The main themes in the poem "The Castaway" are the power of nature, the power of man over nature, and the cyclical nature of life.
Throughout the poem, the natural world is personified. For example, the speaker says that "the surf tires of its castles like a child," and the sand, "Bored, shifts its dunes." Personifying nature in this way emphasizes its power. It's as if the natural world has a will of its own and can be emotionally volatile just like a person might be.
However powerful the natural world might be, the speaker in the poem seems to derive pleasure from exercising power, albeit temporary and futile, over nature. For example, the speaker cracks a sea-louse and in doing so considers himself "Godlike, annihilating godhead." This is in direct contrast to the speaker's appreciation, elsewhere in the poem, of the harmony and interdependency that exists between man and the natural world. In the seventh stanza, for example, the speaker, in a meditative mood, reflects that all people "end in earth, from earth began."
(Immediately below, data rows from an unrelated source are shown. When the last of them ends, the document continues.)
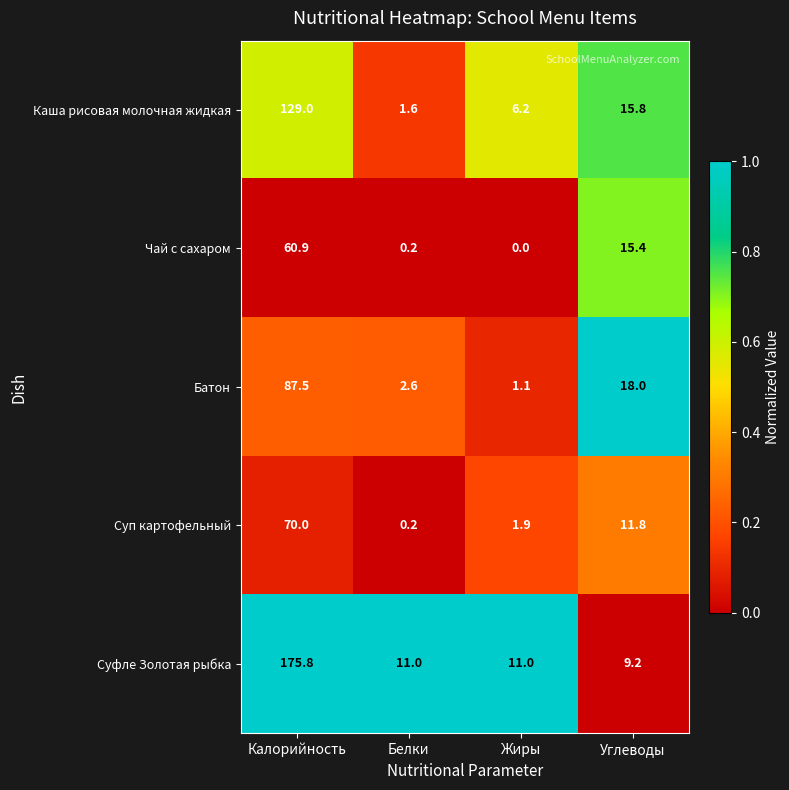

Reading left to right, what are all the values shown in this chart?

Каша рисовая молочная жидкая: 129.0	1.6	6.2	15.8
Чай с сахаром: 60.9	0.2	0.0	15.4
Батон: 87.5	2.6	1.1	18.0
Суп картофельный: 70.0	0.2	1.9	11.8
Суфле Золотая рыбка: 175.8	11.0	11.0	9.2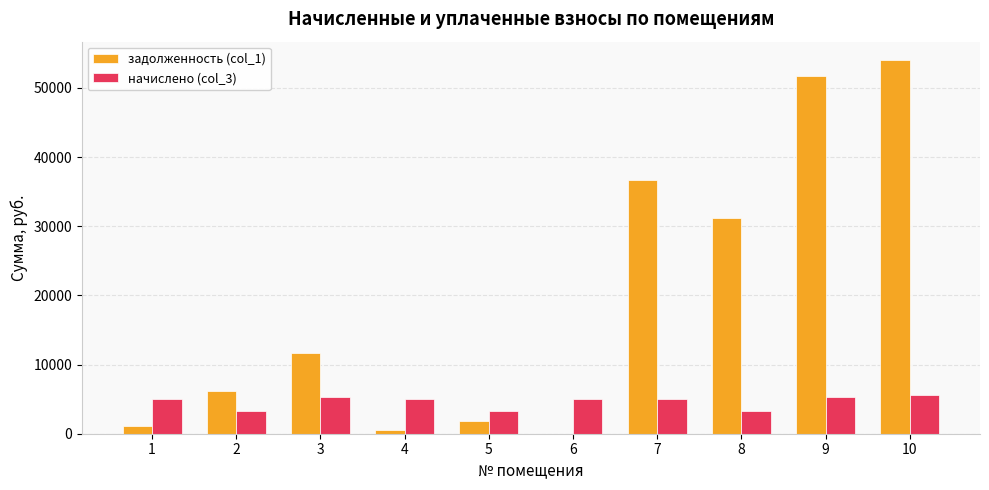

Are the bars grouped side by side (vs. stacked)?

Yes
Overall, however, it seems as if the speaker has a rather hostile attitude toward the natural world. The speaker describes "the rage with which the sandfly's head is filled," "the dog's faeces" drying in the sun, and, tellingly, the "ripe brain rotting like a yellow nut." This last quotation perhaps indicates why the speaker seems to have a negative attitude toward the natural world. The natural world, with its indifference towards decay and death, perhaps reminds the speaker that he too must decay and die. His brain must inevitably rot, just as everything within nature must, and nature will be as indifferent to the speaker's death as it is toward every other death.